EXTRAIT DE PAGE
Saoula, l’aîné, fut hakem de Constantine; Ali Ben Ali, le second, commanda dans le Tell depuis Sétif jusqu’au Roumel; Dif Allah, le troisième, placé directement sous les ordres d’Ali Ben Ali, partageait avec lui l’autorité.
Des querelles leur mirent bientôt les armes à la main. Ali Ben Ali, battu d’abord, puis abandonné par ses troupes, se vit enfin contraint de fuir dans le Sahara, où l’accueillirent les Dreïdes, alors maîtres absolus du désert.
Selon la chronique, il dut ce bienveillant accueil à cette circonstance, que les Dreïdes n’avaient pas de chevaux à cette époque, et qu’il arriva citez eux monté sur un très-beau cheval. Hardi cavalier, Ali fixa sur lui l’attention de ses hôtes, qui lui donnèrent une tente et le marièrent à l’une des plus belles filles de la tribu. Son courage à la guerre aidant sa fortune, il fut bientôt, et d’une voix unanime, élevé à la dignité de cheikh el arab dignité héréditaire qui devait se perpétuer dans sa famille, mais qui, par suite de guerres et de révolutions dont il est difficile de suivre les phases, passa, vers l’époque de l’invasion turque, chez les Gannah, descendants de Dif Allah.
Hal Ben Ali, restés au désert, y devinrent si puissants, bien que leur chef eut été déshérité du titre de cheikh el arab, qu’ils prélevaient des impôts jusque chez les Beni Mzab. Vaincus plus tard et soumis par les Turcs, ces nouveaux conquérants les tinrent néanmoins en si grande estime, qu’ils les constituèrent makhzenia, titre qui les exemptait de tout impôt.

DONNÉES FOURNIES
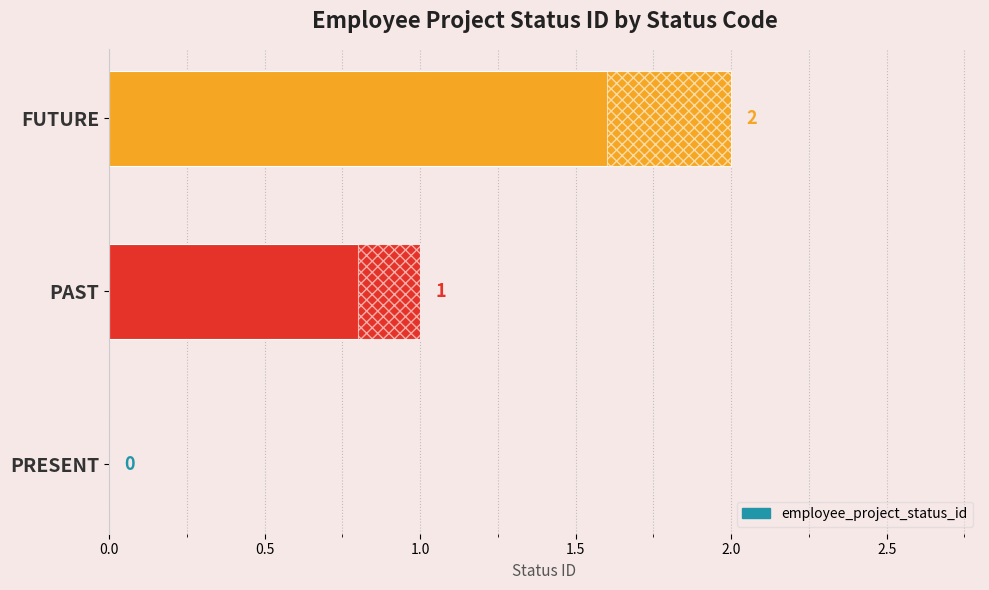

How many positive values are there?

2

QUESTIONS À TRAITER
(A) Redonnez tel quel, dans le récit sur Ali Ben Ali, le passage qui s'ouvre sur les mots contenant « Selon la chronique, il » et se clôt sur « de Dif Allah. ».
(B) Relevez tous les noms de lieux géographiques cités dans le récit sur Ali Ben Ali.
(C) Reprenez le récit sur Ali Ben Ali à la suite de sa dernière phrase et poursuivez-le.
Les données n'interviennent en rien ici.

RÉSULTATS OBTENUS
(A)
Selon la chronique, il dut ce bienveillant accueil à cette circonstance, que les Dreïdes n’avaient pas de chevaux à cette époque, et qu’il arriva citez eux monté sur un très-beau cheval. Hardi cavalier, Ali fixa sur lui l’attention de ses hôtes, qui lui donnèrent une tente et le marièrent à l’une des plus belles filles de la tribu. Son courage à la guerre aidant sa fortune, il fut bientôt, et d’une voix unanime, élevé à la dignité de cheikh el arab dignité héréditaire qui devait se perpétuer dans sa famille, mais qui, par suite de guerres et de révolutions dont il est difficile de suivre les phases, passa, vers l’époque de l’invasion turque, chez les Gannah, descendants de Dif Allah.

(B) Constantine, le Tell, Sétif, le Roumel, le Sahara

(C)
Cette tribu, vraiment aristocratique, très orgueilleuse de son antique noblesse, a conservé sa race dans toute sa pureté; ses familles ne s’allient qu’entre elles; il n’est permis aux jeunes gens de déroger à cette règle qu’en faveur des belles filles de la tribu des Abd el Nour.
L’arbre généalogique des Hal Ben Ali était déposé dans la mosquée de Sidi Okba; il a disparu, et toutes les recherches pour le trouver ont été vaines. Ils accusent les Hal Ben Dif Allah, leurs frères de la branche cadette, de l’avoir brûlé lorsque Ben-Gannah, le cheikh el arab, fit en 1840 une expédition à Sidi Okba.
La tribu des Ben Ali est du nombre de celles où se recrutent ces audacieux aventuriers, qui courent le désert pour piller les voyageurs. Des espions disséminés dans toutes les oasis informent exactement leurs bande de l’arrivée d’une caravane, de la nature et de l’importance de son chargement, du nombre de cavaliers qui l’accompagnent, de la direction qu’elle doit prendre.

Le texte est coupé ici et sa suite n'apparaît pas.